L'indiepop dei Jeanines è una creatura evanescente, diafana e scontrosa, ma al tempo stesso pronta a colpire con imprevedibile rapidità, lasciando ferite di una malinconia inafferrabile. Sembra fragilissima, ma la sua superficie traslucida rivela una durezza di alabastro. "Up-tempo, super short minor key pop songs: that’s really the main concept I personally had in mind" è la semplice ma infallibile formula messa a punto da Jed Smith (sì, quello dei troppo sottovalutati My Teenage Stride e dell'incredibile progetto Mick Trouble) insieme ad Alicia Jeanine.
Dopo il loro meraviglio esordio del 2019, ora è uscito (ovviamente ancora su Slumberland) questo nuovo Don't Wait For A Sign, un disco di tredici canzoni stipate in una ventina di minuti appena, e che proprio nella concisione e nell'elusività trovano la maniera di consegnare la più esauriente rappresentazione dell'idea di musica dei Jeanines. Un'idea fatta di ombre, riverberi squillanti, chitarre dolenti e melodie angeliche assieme. Vengono in mente, com'è ovvio, certe atmosfere di sogno delle Aislers Set, oppure le melodie introverse delle Liechtenstein o dei Veronica Falls, ma i Jeanines sanno escogitare una quantità abbastanza ampia di stratagemmi diversi e possono ormai essere considerati un mondo autonomo e autosufficiente.
Vedi, per esempio, il primo singolo Any Day Now, che sembra la frase di un ritornello di qualche altra lontana canzone che stai tentando di ricordare, e che con il suo stop&go ti scuote e ti riporta al presente. La scarna Through The Vines forse è una piccola cantilena che qualche fantasma continua a ripetere fra sé e sé, vagando senza più memoria. Got Nowhere To Go è quel tipo di canzone che, sentita alla radio mentre stai guidando di notte da solo, potrebbe farti dubitare con un brivido di essere stato traportato indietro nel tempo, fino agli Anni Sessanta.

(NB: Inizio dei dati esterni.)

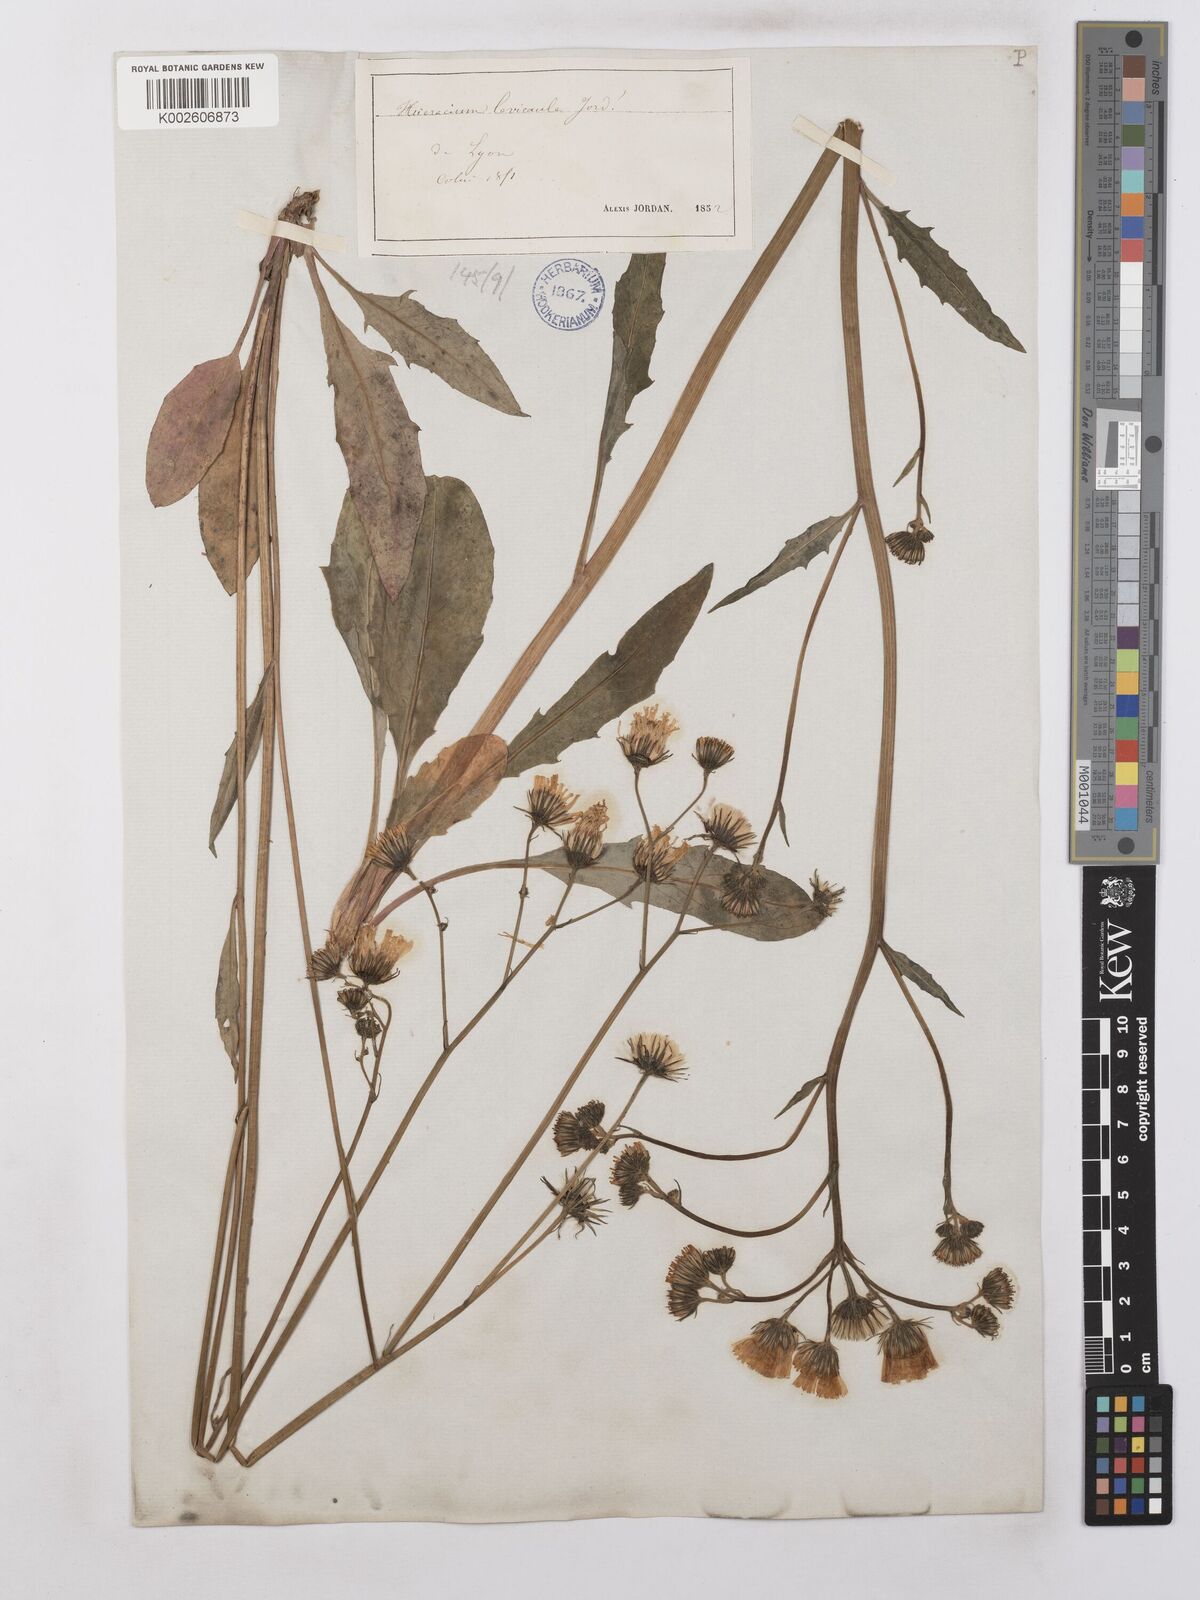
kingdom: Plantae
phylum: Tracheophyta
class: Magnoliopsida
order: Asterales
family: Asteraceae
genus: Hieracium
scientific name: Hieracium levicaule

Forse non è così un male che Jed e Alicia ora vivano in due parti differenti degli Stati Uniti, rendendo più complicata e lenta la scrittura e la registrazione della loro musica. Arrivato in un lampo in fondo alla scaletta, infatti, ti rendi conto che di Don't Wait For A Sign ti lascia addosso una sorta di inquietudine incantata, che culla, lusinga e stordisce. E tutta questa nervosa bellezza può creare assuefazione.